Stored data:
---*---

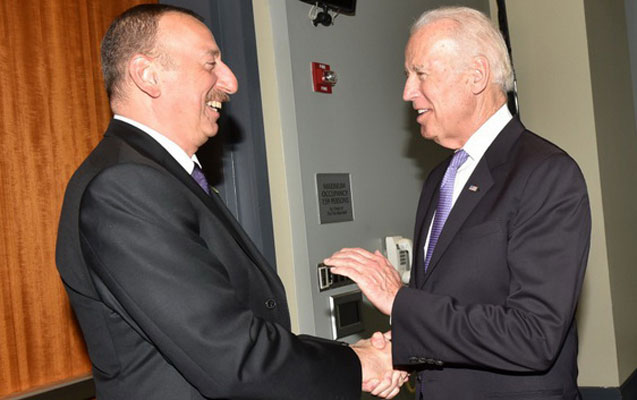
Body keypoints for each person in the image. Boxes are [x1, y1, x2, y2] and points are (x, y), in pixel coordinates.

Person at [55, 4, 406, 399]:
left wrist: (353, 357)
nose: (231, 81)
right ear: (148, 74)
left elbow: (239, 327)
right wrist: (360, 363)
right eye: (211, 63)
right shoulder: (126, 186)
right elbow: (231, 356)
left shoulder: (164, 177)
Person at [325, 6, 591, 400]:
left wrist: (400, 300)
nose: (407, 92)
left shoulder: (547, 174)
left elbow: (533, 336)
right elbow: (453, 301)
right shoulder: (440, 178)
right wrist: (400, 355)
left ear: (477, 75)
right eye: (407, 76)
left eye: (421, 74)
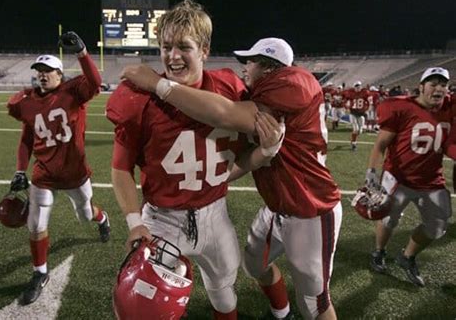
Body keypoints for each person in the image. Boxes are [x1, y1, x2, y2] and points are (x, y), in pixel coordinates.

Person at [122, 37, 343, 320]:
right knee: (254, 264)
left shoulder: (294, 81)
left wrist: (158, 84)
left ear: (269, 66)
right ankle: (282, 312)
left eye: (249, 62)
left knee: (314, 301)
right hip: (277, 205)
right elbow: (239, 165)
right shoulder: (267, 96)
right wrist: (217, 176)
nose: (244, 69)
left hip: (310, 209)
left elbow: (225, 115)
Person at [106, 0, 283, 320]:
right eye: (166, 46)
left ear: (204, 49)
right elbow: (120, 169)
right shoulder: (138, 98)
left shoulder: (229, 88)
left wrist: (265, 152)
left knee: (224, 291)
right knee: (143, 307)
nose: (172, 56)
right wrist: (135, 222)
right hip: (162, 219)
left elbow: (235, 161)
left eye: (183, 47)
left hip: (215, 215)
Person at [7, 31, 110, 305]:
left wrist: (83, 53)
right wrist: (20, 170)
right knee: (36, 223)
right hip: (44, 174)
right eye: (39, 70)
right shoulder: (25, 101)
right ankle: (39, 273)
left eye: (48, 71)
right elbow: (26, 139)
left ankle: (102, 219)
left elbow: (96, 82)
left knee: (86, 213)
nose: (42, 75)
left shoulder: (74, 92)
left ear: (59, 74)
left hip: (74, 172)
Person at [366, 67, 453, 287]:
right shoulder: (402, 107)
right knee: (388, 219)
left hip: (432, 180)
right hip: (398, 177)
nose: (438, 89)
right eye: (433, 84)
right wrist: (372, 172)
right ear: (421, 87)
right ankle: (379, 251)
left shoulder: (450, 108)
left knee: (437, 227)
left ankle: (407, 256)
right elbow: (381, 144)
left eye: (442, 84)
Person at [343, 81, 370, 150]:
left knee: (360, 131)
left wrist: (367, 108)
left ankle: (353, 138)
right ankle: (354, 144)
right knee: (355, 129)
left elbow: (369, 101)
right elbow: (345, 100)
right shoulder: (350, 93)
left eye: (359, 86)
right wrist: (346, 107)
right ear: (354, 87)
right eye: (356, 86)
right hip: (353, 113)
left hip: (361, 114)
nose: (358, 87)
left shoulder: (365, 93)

---*---

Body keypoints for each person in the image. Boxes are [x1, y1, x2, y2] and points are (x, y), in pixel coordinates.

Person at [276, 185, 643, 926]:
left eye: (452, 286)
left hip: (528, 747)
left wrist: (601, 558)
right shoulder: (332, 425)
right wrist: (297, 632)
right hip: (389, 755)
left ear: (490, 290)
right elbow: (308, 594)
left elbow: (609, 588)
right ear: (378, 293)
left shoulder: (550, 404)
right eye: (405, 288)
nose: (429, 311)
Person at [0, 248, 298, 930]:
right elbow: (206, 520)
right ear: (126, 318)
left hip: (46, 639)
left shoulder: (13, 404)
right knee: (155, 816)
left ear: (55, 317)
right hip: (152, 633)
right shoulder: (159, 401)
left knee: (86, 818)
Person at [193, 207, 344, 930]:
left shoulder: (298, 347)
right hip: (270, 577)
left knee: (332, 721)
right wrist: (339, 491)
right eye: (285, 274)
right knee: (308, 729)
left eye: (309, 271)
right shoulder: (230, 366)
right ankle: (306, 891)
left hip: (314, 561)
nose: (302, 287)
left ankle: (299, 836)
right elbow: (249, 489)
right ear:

---*---

Beginning at the line above that contains "right wrist: (400, 355)", repeat each line exactly through the one that contains "left eye: (249, 62)", and leave out the pictures.

right wrist: (400, 355)
left ear: (477, 75)
right eye: (407, 76)
left eye: (421, 74)
Body keypoints for each person in the image. Boxes are [x1, y1, x2, y2] and points are (x, y), in pixel coordinates.

Person at [122, 37, 343, 320]:
right knee: (254, 264)
left shoulder: (294, 81)
left wrist: (158, 84)
left ear: (269, 66)
right ankle: (282, 312)
left eye: (249, 62)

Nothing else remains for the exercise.